Morgen Wieder Lustig
The word ‘cinematic' gets thrown around a lot, but it definitely applies to the wide-screen music-making of German instrumental duo Sankt Otten. Pooling their considerable talents for their fourth full-length under the group name, Stephan Otten (programming, sampling, keyboards) and Oliver Klemm (guitar, keyboards) offer a bold and inspired fusion of krautrock and post-rock in eleven atmospheric tracks. The duo catalyze ultra-thick slabs of synthetic tones, occasional drum pulses, and razor-sharp guitar lines of Fripp-like precision into brooding set-pieces of galaxial character.

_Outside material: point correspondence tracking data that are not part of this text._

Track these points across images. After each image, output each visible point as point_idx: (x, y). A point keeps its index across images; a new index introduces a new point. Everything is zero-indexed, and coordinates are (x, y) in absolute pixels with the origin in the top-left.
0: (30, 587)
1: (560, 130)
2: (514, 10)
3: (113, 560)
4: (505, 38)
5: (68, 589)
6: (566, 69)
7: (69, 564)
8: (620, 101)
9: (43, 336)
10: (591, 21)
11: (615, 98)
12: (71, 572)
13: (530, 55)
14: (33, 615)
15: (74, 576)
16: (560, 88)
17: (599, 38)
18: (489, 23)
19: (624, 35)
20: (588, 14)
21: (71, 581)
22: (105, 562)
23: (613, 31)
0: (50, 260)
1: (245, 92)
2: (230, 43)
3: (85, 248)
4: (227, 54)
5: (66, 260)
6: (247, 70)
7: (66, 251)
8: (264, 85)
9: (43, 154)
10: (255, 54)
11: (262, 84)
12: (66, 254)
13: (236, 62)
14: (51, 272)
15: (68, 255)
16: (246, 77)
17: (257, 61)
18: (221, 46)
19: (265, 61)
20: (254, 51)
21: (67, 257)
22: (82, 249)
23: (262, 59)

The wide-ranging album features everything from beatless reveries (e.g., the blinding supernova “Das bezahlte Lob”) to motorik workouts, with the duo demonstrating a deft command of their material throughout the recording's forty-nine minutes. Following a heavenly overture of synthetic string-drenched scene-painting and simmering guitar strokes (“Ein Himmel voller Galgen”), “Mutter, Jazz und der Heilige Geist” digs into a slow-motion krautrock vibe, with martial snares calling forth the troops while a gurgling bass line pulsates, electric guitars blaze, and vibraphones chime. Powered by a plodding drum pulse, “Lustig, lustig, demain encore lustig” soars through the upper skies piloted by Klemm's six-strings, before the noir-jazz tendrils of “Fromme Lügen” coil themselves around the listener like a spider trapping prey within a silken cocoon. The dominant role played by synthesizers makes the warm glow of electric piano playing seem almost startling when it appears during the mournful dirge “Unser Mann für das Happy End,” while “X für U” exudes a poppy uplift in its marriage of chiming synth melodies and a strolling pulse. While as sonically rich as the other tracks, “Wenn die Rechnung nicht aufgeht” exudes a lullaby-like air that renders it the album's sweetest setting (presumably not a coincidence, snoring sounds even appear at track's end).
A solid follow-up to the group's Hidden Shoal debut Wir koennen ja Freunde bleiben (Let's Remain Friends), Morgen Wieder Lustig (Morning Again Amusingly?) bridges decades in its sleek blend of Klaus Schulze-styled synth textures and prog-epic guitar lines. Perhaps the thing that stands out most is how assured the recording is, and the clarity of vision the duo brings to the album's material.